The SEC filing indicates that the agreement is part of Hertz’s governance practices and is not intended to suggest any future business performance or market position. The filing also includes the full text of the voting agreement as an exhibit, providing transparency about the terms of the arrangement.
This development is significant for Hertz investors, as it clarifies the voting dynamics for the company’s largest shareholder and outlines the conditions under which this agreement will be in effect. The information is based on a press release statement and the latest SEC filing by Hertz Global Holdings, Inc. With analysts setting price targets between $3.00 and $4.45, investors seeking deeper insights can access comprehensive analysis and 15 additional key ProTips through InvestingPro’s detailed research reports, available for over 1,400 US stocks.
In other recent news, Hertz Global Holdings, Inc. reported a significant executive change with the resignation of Kelly Galloway, its Senior Vice President and Chief Accounting Officer. Galloway will remain in her role until the completion of the company’s quarterly report for the period ending March 31, 2025. Following her departure, Scott M. Haralson, currently the Executive Vice President and Chief Financial Officer, will assume the responsibilities of the principal accounting officer. Meanwhile, Hertz rental car workers at Dallas-Fort Worth and Palm Beach International Airports have secured new collective bargaining agreements, ending their strikes and resulting in wage increases and improved working conditions.
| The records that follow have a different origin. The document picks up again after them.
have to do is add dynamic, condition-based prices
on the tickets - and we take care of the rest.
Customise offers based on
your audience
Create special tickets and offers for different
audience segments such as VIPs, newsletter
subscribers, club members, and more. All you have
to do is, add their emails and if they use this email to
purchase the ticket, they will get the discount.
On the financial front, Hertz’s recent fourth-quarter results did not meet expectations, with Jefferies maintaining a Hold rating on the stock and a price target of $4.00. The company faced higher-than-expected depreciation per unit due to strategic fleet management actions. BofA Securities also adjusted its price target for Hertz, raising it to $3.30 from $3.00, while maintaining an Underperform rating. This adjustment followed Hertz’s reported adjusted EBITDA of negative $357 million, which was significantly below BofA Securities’ estimates. The company’s revenue was also lower than expected, attributed to a decrease in revenue per unit and transaction days in the Americas Rental Car segment.